One of Mr. Mokhber’s relatively few high-profile appearances came when he and three other senior Iranian officials went to Moscow in October 2022 to complete a sale of Iranian drones and ballistic missiles to Russia, for use in the war in Ukraine.
Mr. Raisi chose him as vice president after Mr. Mokhber held senior positions in some of Iran’s most powerful organizations, including the Mostazafan Foundation, Sina Bank and Setad, a conglomerate entirely controlled by Ayatollah Khamenei that has billions of dollars in assets and was involved — not entirely successfully — in efforts to make and distribute a Covid-19 vaccine.
All three organizations are part of an opaque network of financial entities that are tied to the Iranian state, although they are not directly state-owned. They are also connected to projects that are priorities for the supreme leader and his inner circle.
Mr. Mokhber’s involvement suggests that he has been a successful behind-the-scenes player who is familiar with the financing networks that are important to the official Iranian power structure.

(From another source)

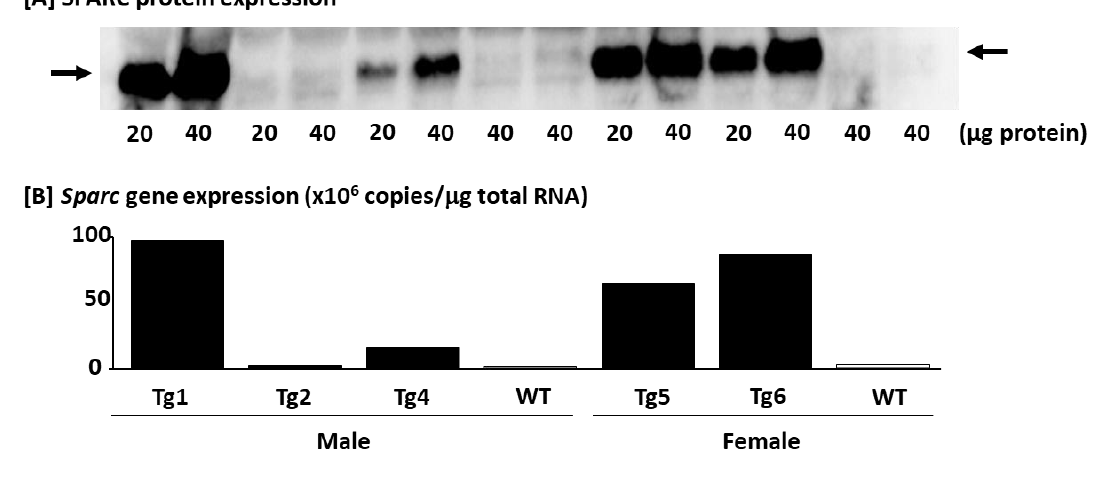
Figure 7. SPARC expression in the tibialis anterior muscle of Sparc transgenic (Tg) and wild-type (WT) F0 mice. ( A ) SPARC protein expression analyzed by Western blot. ( B ) Sparc gene expression analyzed by quantitative real-time PCR. Abbreviations: SPARC/ Sparc , secreted protein acidic and rich in cysteine; Tg, transgenic ( Sparc overexpression); Tg1, Sparc Tg line 1; Tg2, Sparc Tg line 2; Tg4, Sparc Tg line 4; Tg5, Sparc Tg line 5; Tg6, Sparc Tg line 6.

The Mostazafan Foundation, where Mr. Mokhber worked in the early 2000s, is officially a charity but is described by the U.S. Treasury as “a key patronage network for the supreme leader” that includes holdings in key sectors of Iran’s economy, including finance, energy, construction and mining. It is the subject of sanctions by the U.S. Treasury because it is controlled by Mr. Khamenei, and the Treasury said it was created in part “to confiscate and manage property, including that originally belonging to religious minorities” in Iran, including Baha’is and Jews.
The Treasury says the foundation funnels some of its money to individuals and entities in the Islamic Revolutionary Guards Corps that have been involved in terrorism and human rights abuses.
The Sina Bank has faced sanctions by the U.S. Treasury and the European Union for financing Iran’s nuclear and ballistic missile program.
Mr. Mokhber appears to have risen to the top of Iran’s political leadership in part because of the close relationship he developed with Iran’s supreme leader, dating from at least 2007 when he joined the leadership of Setad. Within a few months of his appointment to Setad, Mr. Mokhber had founded the Barakat Foundation, which has a number of companies under its aegis including a major Iranian medical and pharmaceutical company.
While his relationship with the supreme leader will be important while elections are being organized, analysts say that a much larger group of high-ranking officials around Mr. Khamenei will determine how this sensitive period in Iran will be handled.
“The regime is at a tipping point — politically, economically, and even militarily,” Ms. Wright said, noting Iran’s large-scale aerial attack on Israel last month that was nearly entirely intercepted, which she called “a humiliating failure.” Low turnout in parliamentary elections in March was also a sign of trouble for Iran’s theocracy, she added.
“It is very nervous about its future and the durability of its core ideology,” she said.
Leily Nikounazar contributed reporting.